▸ Problem description
Output the stretch from the line containing "MUG HOLLY ELK" through the line containing "Hitta butiker", inclusive, as a JSON list of strings with one string per line and blank lines omitted.

[Dataset entries]
# # #

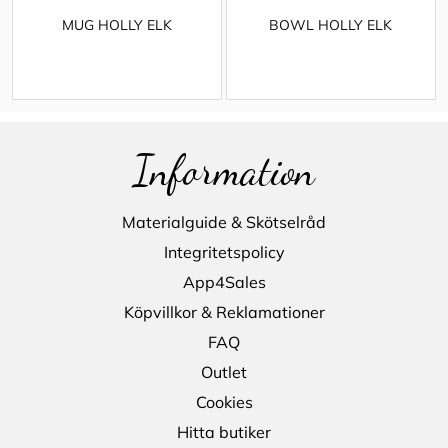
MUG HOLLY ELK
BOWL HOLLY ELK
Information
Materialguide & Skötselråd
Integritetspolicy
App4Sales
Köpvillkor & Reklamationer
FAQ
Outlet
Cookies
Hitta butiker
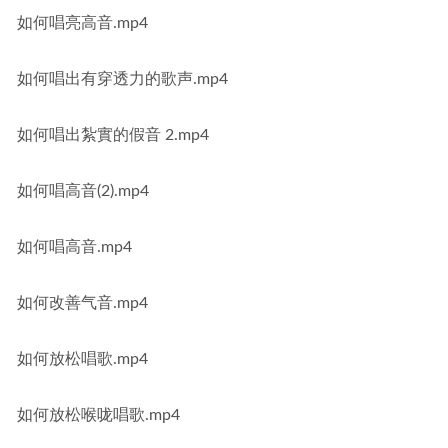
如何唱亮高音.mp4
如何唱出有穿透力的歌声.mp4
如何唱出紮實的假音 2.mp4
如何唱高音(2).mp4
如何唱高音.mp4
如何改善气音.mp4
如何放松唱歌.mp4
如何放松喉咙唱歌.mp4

# # #

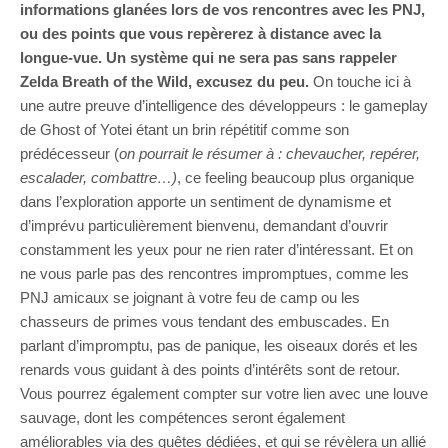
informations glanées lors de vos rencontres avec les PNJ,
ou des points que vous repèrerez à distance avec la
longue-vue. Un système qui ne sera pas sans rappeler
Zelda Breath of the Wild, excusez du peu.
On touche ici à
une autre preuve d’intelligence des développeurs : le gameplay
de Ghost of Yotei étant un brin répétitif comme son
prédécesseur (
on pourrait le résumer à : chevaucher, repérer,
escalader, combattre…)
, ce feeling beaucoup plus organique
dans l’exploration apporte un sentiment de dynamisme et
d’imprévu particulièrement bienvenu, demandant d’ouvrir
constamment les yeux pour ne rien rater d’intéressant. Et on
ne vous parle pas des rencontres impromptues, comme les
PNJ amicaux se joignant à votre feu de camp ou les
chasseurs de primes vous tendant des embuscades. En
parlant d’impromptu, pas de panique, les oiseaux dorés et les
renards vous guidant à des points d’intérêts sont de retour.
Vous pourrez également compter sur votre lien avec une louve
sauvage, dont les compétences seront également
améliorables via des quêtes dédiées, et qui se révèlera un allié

# # #

▸ Task output
[
  "MUG HOLLY ELK",
  "BOWL HOLLY ELK",
  "Information",
  "Materialguide & Skötselråd",
  "Integritetspolicy",
  "App4Sales",
  "Köpvillkor & Reklamationer",
  "FAQ",
  "Outlet",
  "Cookies",
  "Hitta butiker"
]